Boasting 130K+ item uploads, Japan’s XZ app is exploring revenue streams from fashion business



XZ (pronounced “closet”) is an online fashion community launched back in September 2014, aiming to help young women enjoy wearing more variety of clothes. In this space, we have recently seen launches of some similar services, such as Primode giving users chat-based outfit recommendations as well as subscription-based fashion item rental service AirCloset. But XZ is distinguished for giving users opportunities to mix and match new items with the clothes they already have in their closet.

Almost a half of their users are females aged from 18 to 26. More than 130,000 fashion items and 22,000 outfit patterns have been uploaded from users to date, increasing by 1,000 new items every day. While women have many clothes in their closet, they are selective about what to wear from among them because they don’t want colleagues to think that they wear the same clothes all times.

The XZ platform addresses these worries in their daily lives, helping them find the best outfit using the clothes already owned – leveraging wisdoms of crowds via social media, rather than encouraging them to buy a new one.

Yoshihiro Ogita, CEO of the platform’s operating company Standing Ovation, explained:

In view of consumer behaviors in fashion, most conventional services are centered on what users do prior to new purchases or how users should handle clothes no longer used. While e-commerce sites and fashion-focused social networks based on snapshot sharing fulfill the former role, peer-to-peer marketplaces or flea market apps are utilized for the latter purpose. But we help users find how to enjoy themselves more with the clothes they have.

Making good outfits even with inexpensive fashion items

XZ’s calendar function

Every user uploads about 30 fashion items to the XZ platform on average, which is extremely higher than was expected by the Standing Ovation team, which foresaw an average of 10 items at most. According to Ogita, 11% of these items are used for creating new outfits on the platform, where users are some 10 times more active than most user-generated content sharing platforms; this is because users post articles based on their belongings.

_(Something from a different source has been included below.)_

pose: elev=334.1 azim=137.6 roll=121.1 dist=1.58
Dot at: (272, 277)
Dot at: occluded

Ogita was surprised to see a variety of fashion items ranging from fast-fashion to high-end labels have been uploaded on the platform. Furthermore, many items used for creating outfits are from fast-fashion labels. Beyond assumptions that many people don’t want to say they have only fast-fashion items, users are enjoying highlighting their skills and sensibilities that allow them to create cute outfits using inexpensive items.

They recently launched the calendar function, enabling users to remind which outfit they have chosen each working day. This will encourage users to register more fashion items on the platform while contributing to an improved user retention rate. Furthermore, the lab team is developing a new feature that notifies users when their items are used to create new outfits, or helping a user find other users that she can share her taste with. Looking ahead, the platform will be enhanced to let like-minded users connect with each others based on attributes like preferable brands or age brackets.

Ogita added:

We have received much feedback from users. Based on that, we will roll out a new feature in April, to help users find the best outfit from their items for a first date with someone.

Monetization strategies

Multiple outfits created with the same fashion item.

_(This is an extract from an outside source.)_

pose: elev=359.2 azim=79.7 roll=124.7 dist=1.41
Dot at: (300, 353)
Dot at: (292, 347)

Although initially a C2C (consumer-to-consumer) marketplace launch was planned, the team is focused on community-building reflecting user feedback now. The uploaded items are what users prefer to keep wearing and not intended for sale to someone else.

An analogy comes to mind: when the social shopping was all the fuss, typical social
network services failed miserably in making money upon integration with e-commerce platforms. This happened as user mindsets on social network platforms differ from those on e-commerce platforms. Users visit a social network service to communicate with friends, a completely different mindset when buying something. The same holds for XZ.

The Standing Ovation team will allow fashion brands to create their own closet on the platform to monetize. By letting brands publish their new items through an own closet to users while ascertaining how their items are utilized for creating outfits by users. As traffic further increases, they plan to establish an advertising business on the platform too.

This will provide substantial benefit to users because it facilitates new item purchases
while considering outfits with what they already have in their closet. The company has several premium functions, allowing users to sort out items in order of clothing pattern or seek professional advice for better outfits.

Huge potential

XZ users start using the platform because they want to manage their fashion items. Once started, they enjoy discovering new outfits and ideas there. To help more people easily understand this experience, the company offers an additional menu that lets users ask a warehousing company to take and upload pictures of their fashion items.

Ogita is spending much effort to enhance the potential and the convenience of the XZ platform.

If a partnership with a job search portal in the fashion industry is established, employers can check the fashion sense of potential employees by seeing what kind of outfits or clothes they have in their closet, to realize a better matchmaking. If partnered with a leading fashion magazine company, they can help find fashionable girls using XZ as a model audition platform, even in rural areas.

Moreover, if apparel brands can integrate their customer database or purchase history with the XZ platform, they can better serve customers beyond purchases since they can understand how customers use these items by discerning user behaviors on the platform.

Ogita concluded:

Our service is highly connected to users, it is totally about what they have. Not only as a reference, they can also style themselves based on it the next day or perhaps the same day as well. We hope to become a standard for daily-use fashion apps.